*** Extrait choisi ***

GREAT EXPECTATIONS: Is this world for you and me ?

Le Casino a rassemblé pour une exposition différents regards sur le monde contemporain. Un monde en crise, comme celui des photos de « The Bitter Years » dans les années 30.

Avenue Patrice Lumumba, 2008, Guy Tillim

Des photos de nuit dans une ville indienne. Les stores des magasins, alignés sur plusieurs étages, sont fermés, les rues sont désertes. Des nus tirés en grand format, aux couleurs chaudes, au regard fuyant. Une image panoramique géante d’un étrange complexe architectural, juxtaposant habitations futuristes et maisonnettes délabrées.

A première vue, les photographies que montre actuellement le Casino d’art contemporain dans le cadre de l’exposition « Great Expectations » n’ont que peu de choses en commun avec la référence mentionnée dans le sous-titre, « Contemporary photography looks at today’s Bitter Years ». L’exposition « The Bitter Years » avait été montée en 1962 aux Etats-Unis par Edward Steichen à partir des collections de la Farm Security Administration (FSA) d’avant-guerre. Une équipe de jeunes photographes talentueu-x-ses avaient été rassemblé-e-s à l’époque de la Grande Dépression, afin de documenter la misère des populations rurales. Cela a servi à sensibiliser le reste du pays et à établir un con-sensus politique en faveur de l’aide apportée par le gouvernement de Franklin Roosevelt.

*** Matériel présenté ***

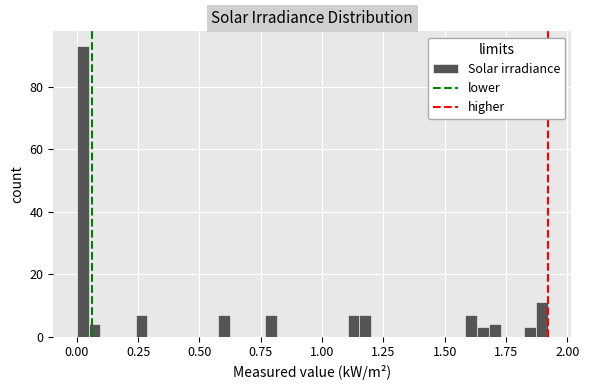

Read against the x-axis, roughly where is the centre of the tallest bar?

0.00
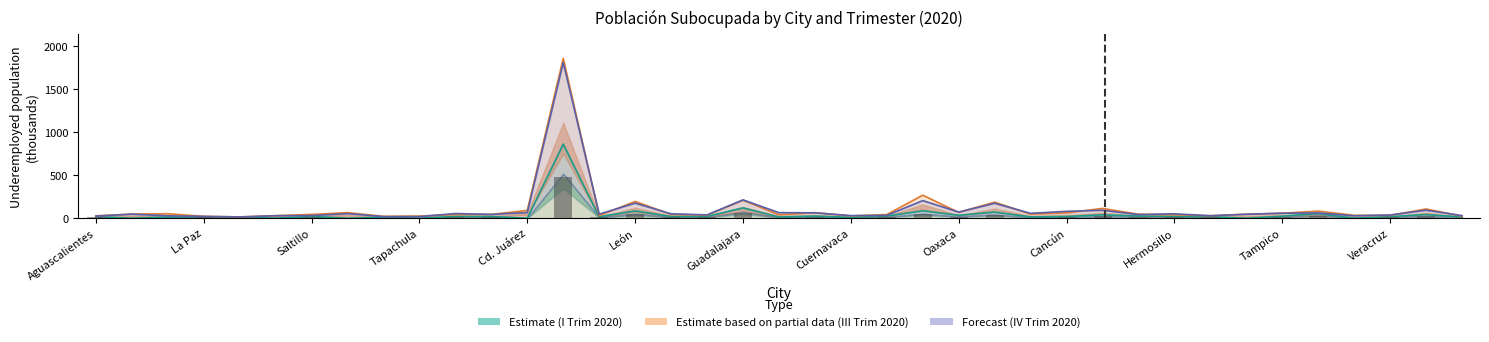

What is the sum of all I_TRIM_2020_Total values?

1812.5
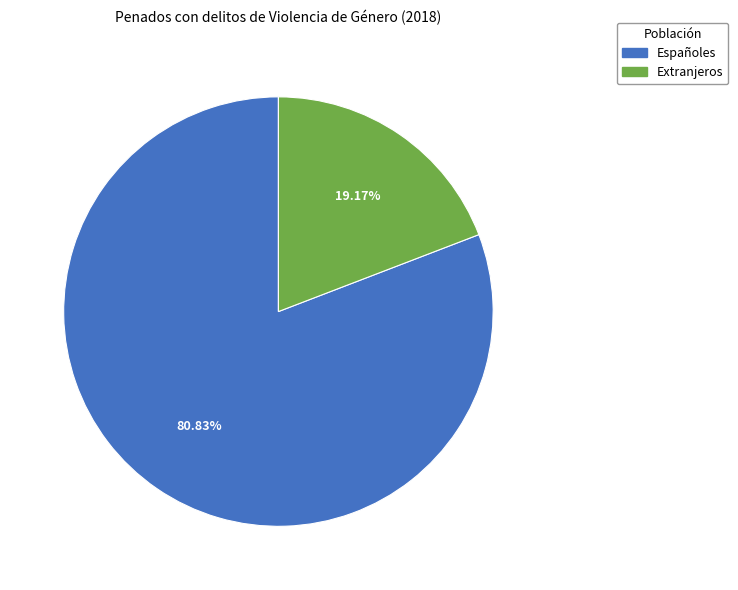

Rank the categories by value from lowest to highest.

Extranjeros, Españoles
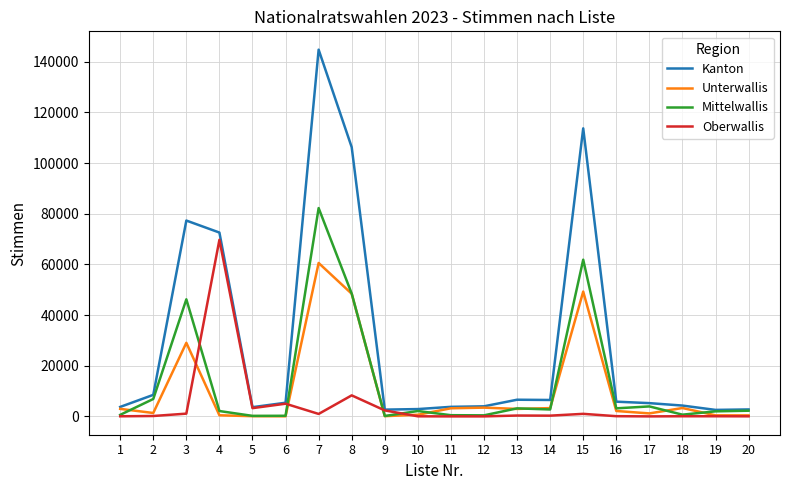

At which label does Mittelwallis reach its peak?

7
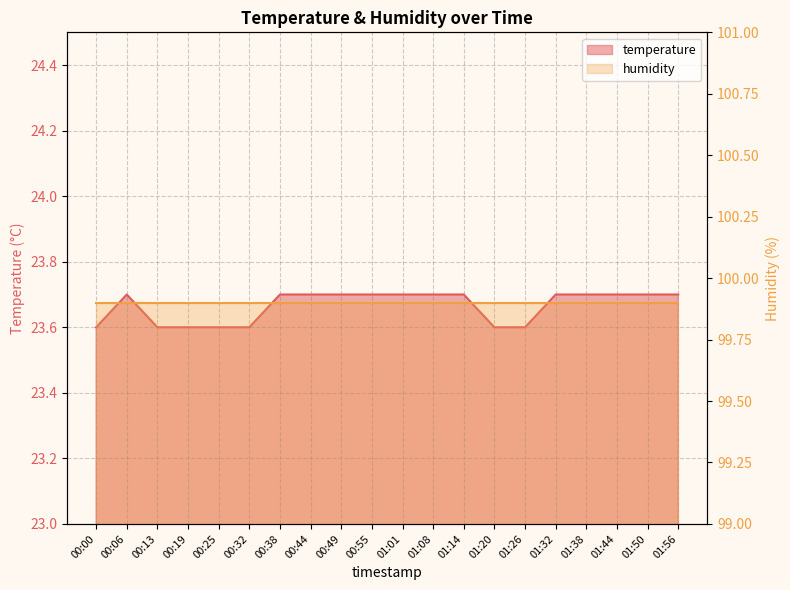

Reading left to right, transcribe all the data shown in this chart.

00:00=23.6	00:06=23.7	00:13=23.6	00:19=23.6	00:25=23.6	00:32=23.6	00:38=23.7	00:44=23.7	00:49=23.7	00:55=23.7	01:01=23.7	01:08=23.7	01:14=23.7	01:20=23.6	01:26=23.6	01:32=23.7	01:38=23.7	01:44=23.7	01:50=23.7	01:56=23.7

***

§ **Exercices**
1 – Dans l'extrait choisi, quels sont les sujets des photographies décrites dans le paragraphe qui commence par « Des photos de nuit » ? Nommez-les tous.
2 – D'après l'extrait choisi, qui a monté l'exposition « The Bitter Years », et en quelle année ?
3 – Recopiez la partie de l'extrait choisi qui s'ouvre sur les mots « GREAT EXPECTATIONS: Is » et se termine par « dans les années 30. ».

§ **Réponses rédigées**
1 –
- Des photos de nuit dans une ville indienne
- Des nus tirés en grand format
- Une image panoramique géante d'un étrange complexe architectural

2 – Edward Steichen, en 1962.

3 –
GREAT EXPECTATIONS: Is this world for you and me ?

Le Casino a rassemblé pour une exposition différents regards sur le monde contemporain. Un monde en crise, comme celui des photos de « The Bitter Years » dans les années 30.